* [Task goal]:
Take the lines from the line containing "आवश्यकता विश्लेषण" through the end of the entries and output them exactly, with no pictures and nothing more.

* [Recorded data]:
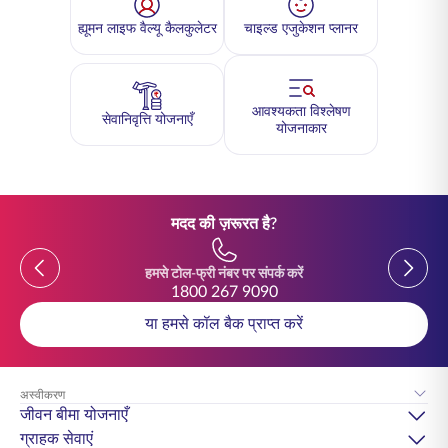
ह्यूमन लाइफ वैल्यू कैलकुलेटर
चाइल्ड एजुकेशन प्लानर
आवश्यकता विश्लेषण
सेवानिवृत्ति योजनाएँ
योजनाकार
मदद की ज़रूरत है?
Previous
Previou
हमसे टोल-फ्री नंबर पर संपर्क करें
1800 267 9090
या हमसे कॉल बैक प्राप्त करें
अस्वीकरण
जीवन बीमा योजनाएँ
ग्राहक सेवाएं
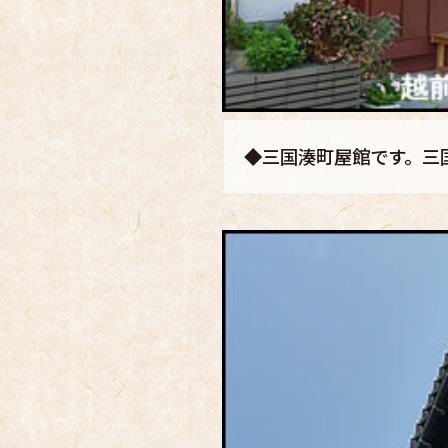
◆三国湊町屋館です。三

* [Exercise response]:
आवश्यकता विश्लेषण
सेवानिवृत्ति योजनाएँ
योजनाकार
मदद की ज़रूरत है?
Previous
Previou
हमसे टोल-फ्री नंबर पर संपर्क करें
1800 267 9090
या हमसे कॉल बैक प्राप्त करें
अस्वीकरण
जीवन बीमा योजनाएँ
ग्राहक सेवाएं
◆三国湊町屋館です。三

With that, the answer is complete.